L'écosystème européen se modifie à vue d'œil alors que la France est empêtrée dans une inertie structurelle grave que signale aux autres notre incapacité à nous gouverner. Le chef de l'Etat passe d'une estrade à l'autre mais à sec, quel que soit le sujet en séance ; son premier ministre patauge dans un procès stalinien qui fait penser à l'Aveu de Costa-Gravas (moins les lunettes de bronzage) alors qu'il aurait dû envoyer dès le départ les Enragés se faire foutre en prenant sa perte. Le sparadrap ne le lâchera plus maintenant que la calomnia le suivra où qu'il aille. S'il ne peut être battu à la Chambre basse, il le sera dans l'opinion, comptent ses ennemis. Nous sommes au niveau zéro de la démocratie avant la Marche sur Rome qui chez nous s'appellera les Gilets gris, jaunes ou verts.
Va se poser très vite la question du périmètre pertinent pour faire face à la convergence de nos ennuis : national ou européen ? A part ça, il y a deux (grands) textes à lire cette semaine :
Dominique de Villepin qui entrera dans l'histoire par son discours fameux à la tribune de l'Assemblée générale des Nations unies, hausse le niveau d'analyse stratégique dans un article du Grand Continent qu'on peut lire ici tant qu'il est en libre service. L'article est classé par le site dans la rubrique "Pièces de doctrine". Phrases-clés ? ou mieux introduction et conclusion :
« L’épuisement du monde prométhéen. Prométhée est épuisé. Voilà ce que nous devons reconnaître sans détour, avec la gravité qui s’impose. Notre monde, ivre de puissance, vacille désormais au bord de ses propres limites. Le sol se dérobe sous nos pas et l’horizon s’assombrit. Ma thèse est simple : les transformations politiques actuelles et à venir du monde s’enracinent dans un phénomène unique, l’épuisement du modèle de développement de la modernité, fondé sur l’exploitation intensive des ressources naturelles, sur l’intensification continue des échanges mondiaux, sur l’expansion de la sphère marchande dans nos vies, sur la centralité de la puissance militaire pour garantir l’ordre, et sur l’illusion de rivaliser avec les dieux. Cinq épuisements qui n’en font qu’un... »

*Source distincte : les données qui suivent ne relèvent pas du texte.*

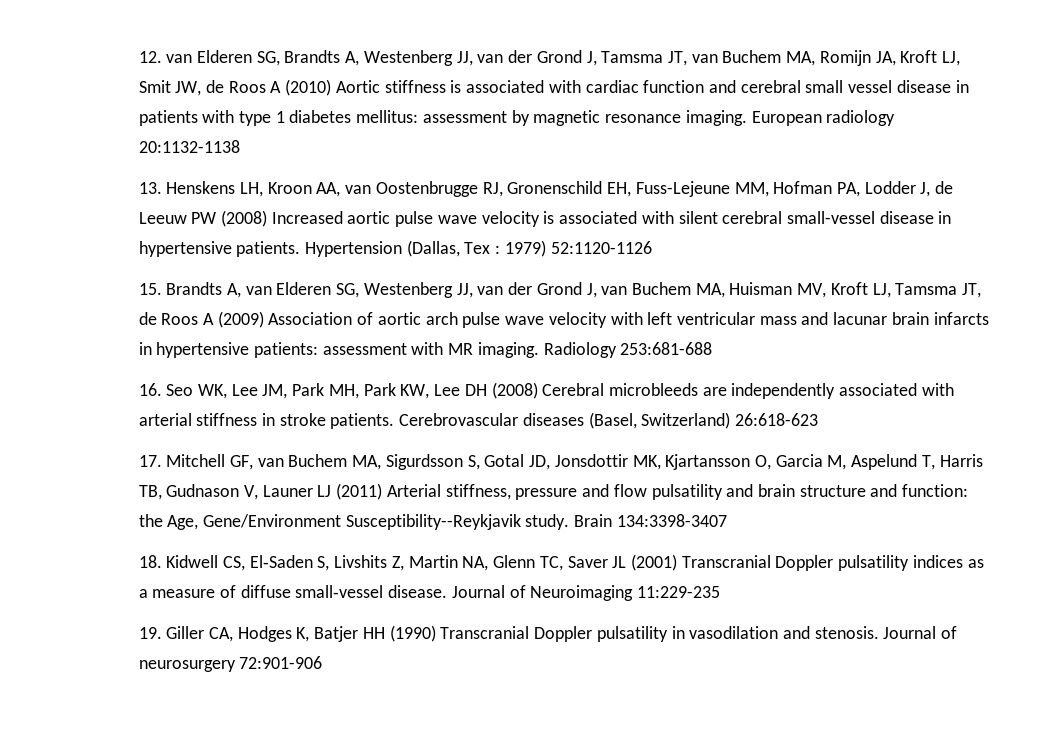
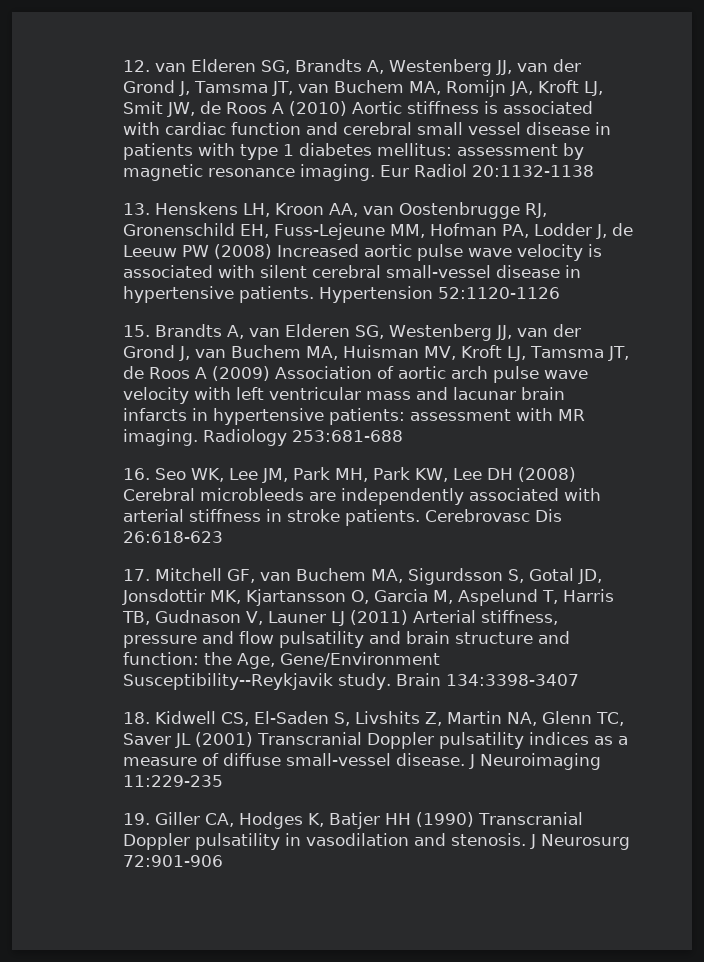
[751,110,896,126] European radiology -> [380,164,468,177] Eur Radiol
[406,240,546,257] (Dallas, Tex : 1979) -> (434, 294) none
[399,412,731,429] Cerebrovascular diseases (Basel, Switzerland) -> [425,509,563,522] Cerebrovasc Dis
[451,585,526,598] Journal of -> [469,754,476,769] J
[883,626,958,639] [138,660,236,672] Journal of neurosurgery -> [530,834,631,850] J Neurosurg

« La nation n’est pas un réflexe. C’est un projet. Il sera celui de la république des vivants. Une république des limites, de la justice, de la dignité. »
Nous devons le second article important de cette semaine à une réfugiée de l'esprit qui a abandonné le royaume de la Connerie aboyeuse pour la Liberté des neiges, Marci Shore. Son titre : Trump, Poutine : peut-on parler de fascisme ? (cf. PS). Elle déroule avec talent le nouveau concept de « l'obnazhénie ». Intraduisible en français ou en anglais, c'est un mot-valise slave qui enferme des vices du gouvernement des hommes comme "le mensonge, le nihilisme moral, l’obscénité, la cruauté pour la cruauté, la destruction pour la destruction". On pourrait synthétiser le concept dans une forme de régression morale de l'espèce humaine, un darwinisme à l'envers voire back to the trees ! Il s'applique facilement au gouvernement pervers du clan Poutine, et si on y ajoute l'exaltation de la Bêtise, à celui de l'administration Trump. La différence entre les deux est assez nette : d'un côté, des monstres avides de faire mal à qui refuse l'adoration ; de l'autre, l'incompétence et l'outrance comme drapeau avec le loyalisme le plus bruyant des petits pions atterrés par les foucades du roi Ubu. Des malins et des cons, chère Médème !
Cet article fondamental, proposé par Telos, est accédé par ici. Traiter Trump de "Joker de l'apocalypse" mérite déjà le détour. Contrairement à l'article précédent, la proposition de Marci Shore est inédite (à ma connaissance) et fait du neuf.
Postscriptum : pour le blogmestre, le fascisme est un mouvement daté et soutenu par une idéologie spécifique enracinée dans l'histoire de la nation italienne. Sauf à brandir le culte du chef et l'omnipotence de l'Etat, le fascisme n'est pas universel et les resucées d'après-guerre de pâles copies purement rhétoriques. On devrait dériver le mot actuel du concept original en utilisant la graphie "fachisme".
- https://legrandcontinent.eu/fr/2025/04/07/doctrine-villepin-le-pouvoir-de-dire-non/
- https://www.telos-eu.com/fr/trump-poutine-peut-on-parler-de-fascisme.html
- https://legrandcontinent.eu/fr/2025/05/18/thiel-nihilisme/
Dans le droit fil du pamphlet de Marci Shore, Peter Thiel donne sa réponse à René Girard dans Le Grand Continent. A intégrer dans le billet ci-dessus.